Smart lipid nanoparticles containing levofloxacin and DNase for lung delivery: design and characterization

Abstract

Levofloxacin (LV) is a hydrophilic broad-spectrum antibiotic commonly used in pulmonary treatment against recurrent infections of Pseudomonas aeruginosa, and particularly in cystic fibrosis (CF) disease. In order to study feasible carriers for LV, solid lipid nanoparticles (SLN) of myristyl myristate were prepared by the ultrasonication method in the presence of Pluronic®F68 under different experimental conditions and characterized by dynamic light scattering, optical, transmission and scanning electron microscopy for size and morphology.

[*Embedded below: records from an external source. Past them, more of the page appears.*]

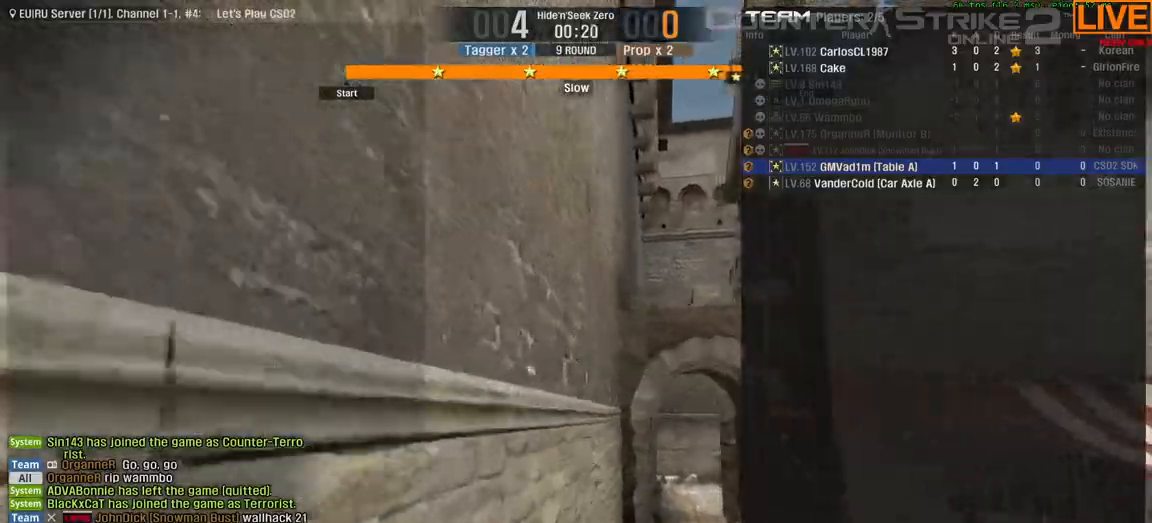
{"keys": ["tab", "w"]}
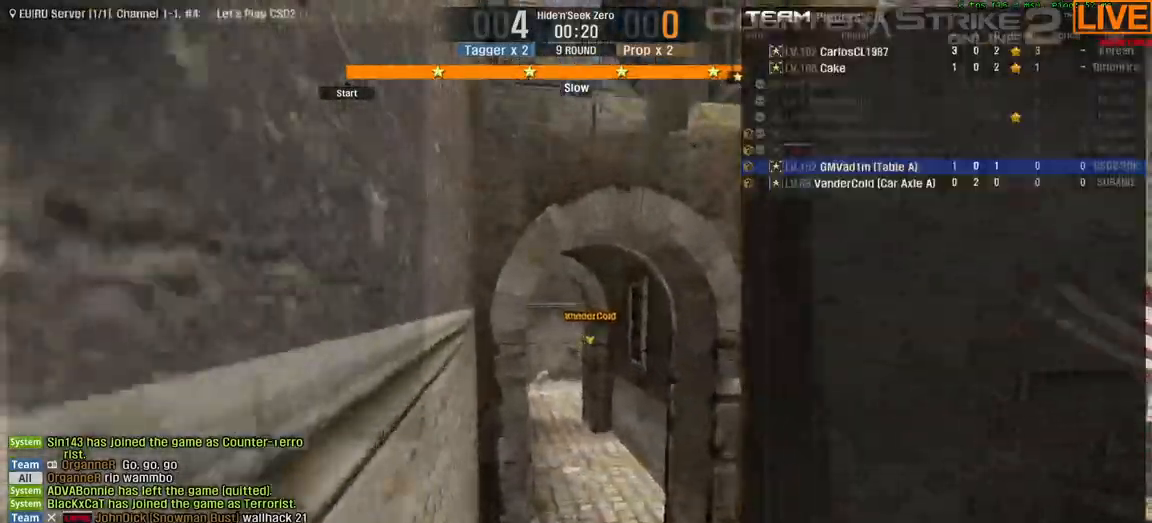
{"keys": ["w"]}
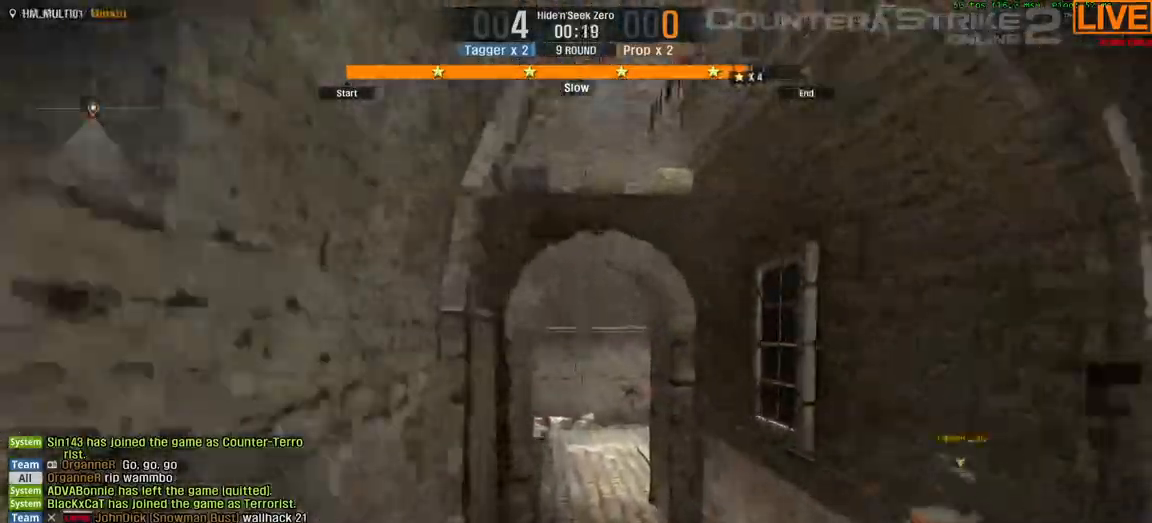
{"keys": ["w"]}
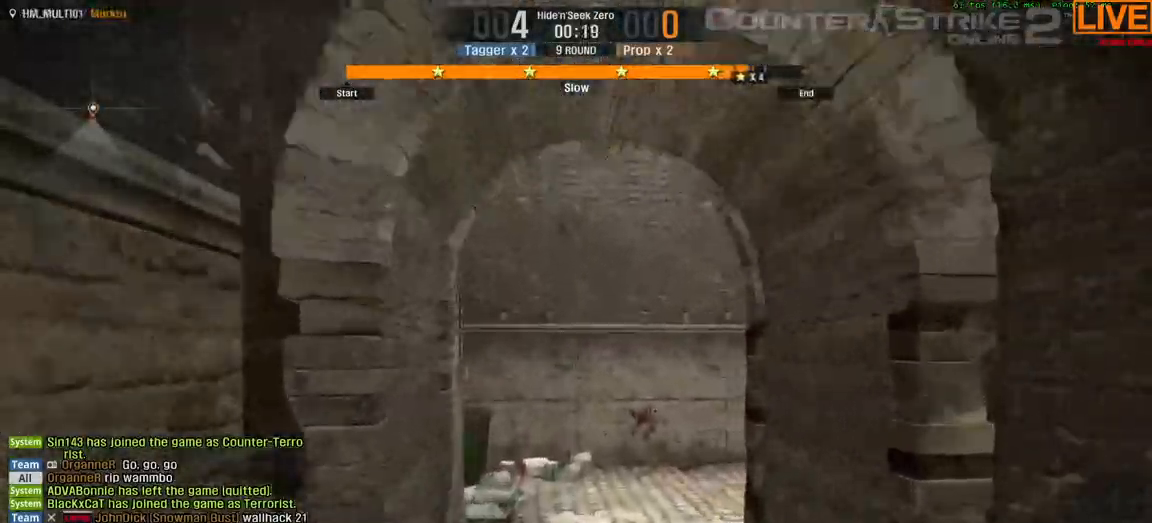
{"keys": ["w"], "events": []}
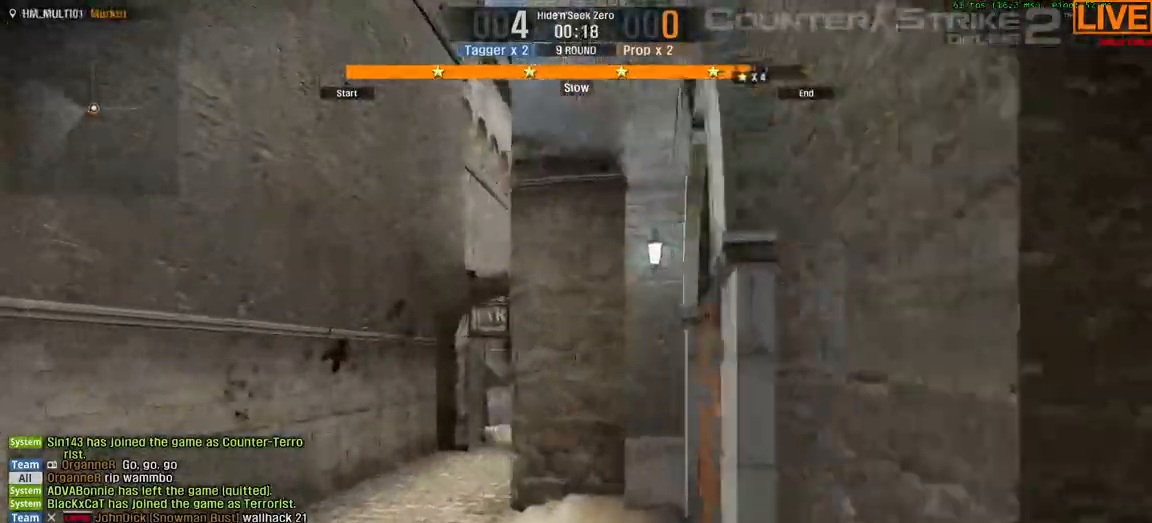
{"keys": ["a", "w"]}
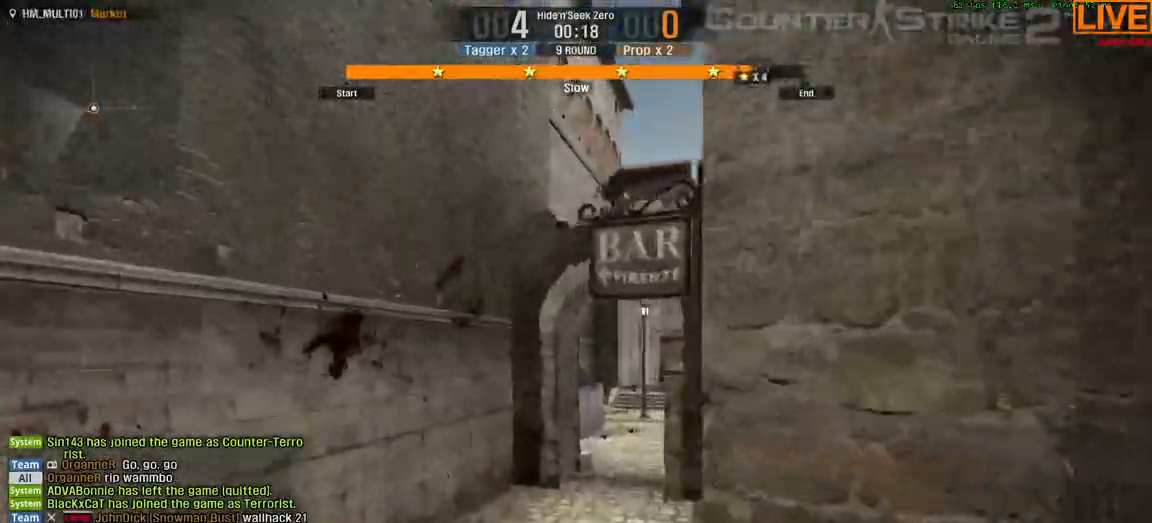
{"keys": ["w"]}
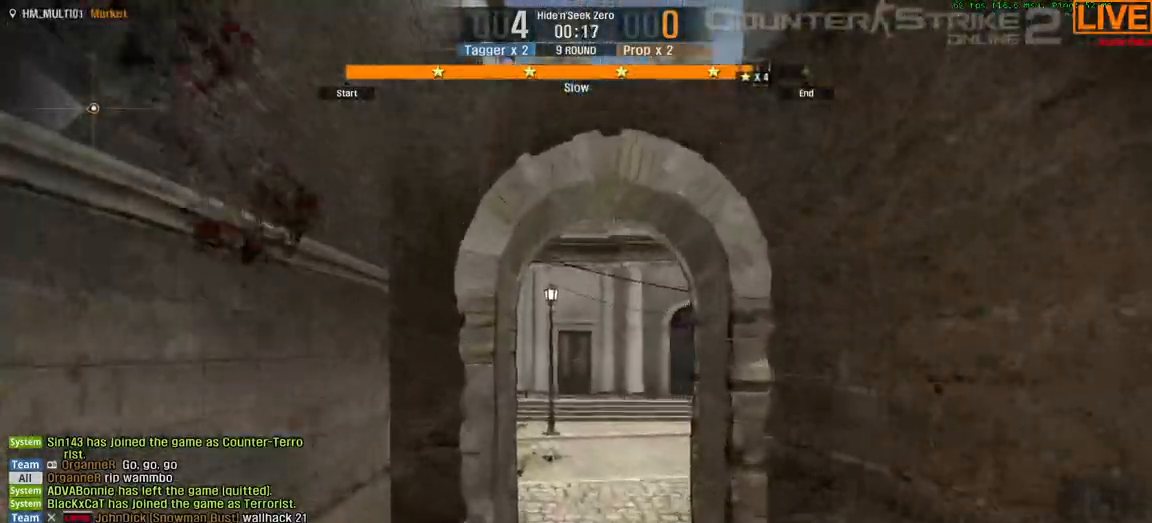
{"keys": ["d", "w"]}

Alternatively, nanostructured lipid carriers (NLCs) were developed to improve LV encapsulation and storage. SLN showed 20.1 ± 1.4% LV encapsulation efficiency, while the NLCs encapsulated 55.9 ± 1.6% LV. NLC formulation exhibited a more controlled release profile than SLN formulation, but both showed a biphasic drug release pattern with burst release at the first 5 h and prolonged release afterwards, demonstrated by in vitro tests. The hydrodynamic average diameter and zeta potential of NLC were 182.6 ± 3.2 nm and -10.2 ± 0.2 mV, respectively, and were stable for at least 3 months. Additionally, DNase type I was incorporated into the formulations as a "smart" component, since the enzyme could help to decrease the viscoelasticity found in the lungs of CF patients and improves the antibiotic diffusion. FTIR, XRD, DSC, TGA and nitrogen adsorption isotherms of the nanoparticles indicate the presence of the loads in a noncrystalline state. The developed formulation showed an active antimicrobial activity against P. aeruginosa and even against other opportunistic pathogens such as Staphylococcus aureus. The presence of LV-loaded NLCs reduced the formation of a bacterial biofilm, which highlighted the significance of the nanodevice as a new alternative for CF treatment.